Exercise requirements →
Write the data out again, character for character, with no images.

The data →
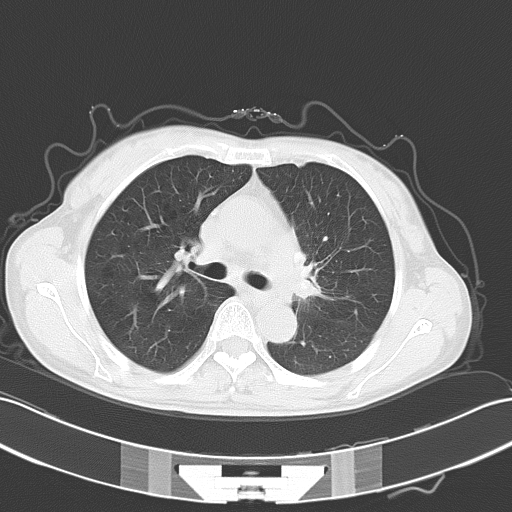
Chest CT, one axial slice; slice 36 of 54 in the series (ordered by position); reconstruction kernel B70f; lung window (W 1500 / L -600 HU); 5 mm slice thickness; 512 × 512 image matrix, field of view 353 × 353 mm. Female patient, age 50 years. Case-level facts recorded for this patient, not image findings: clinical TNM (as recorded): T2a N1 M1c.
Annotated regions visible in this slice (rectangle marked by the reading radiologist):
- lung tumour (recorded histology: adenocarcinoma): box from (x=299, y=245) to (x=320, y=303) px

Result for this task →
Chest CT, one axial slice; slice 36 of 54 in the series (ordered by position); reconstruction kernel B70f; lung window (W 1500 / L -600 HU); 5 mm slice thickness; 512 × 512 image matrix, field of view 353 × 353 mm. Female patient, age 50 years. Case-level facts recorded for this patient, not image findings: clinical TNM (as recorded): T2a N1 M1c.
Annotated regions visible in this slice (rectangle marked by the reading radiologist):
- lung tumour (recorded histology: adenocarcinoma): box from (x=299, y=245) to (x=320, y=303) px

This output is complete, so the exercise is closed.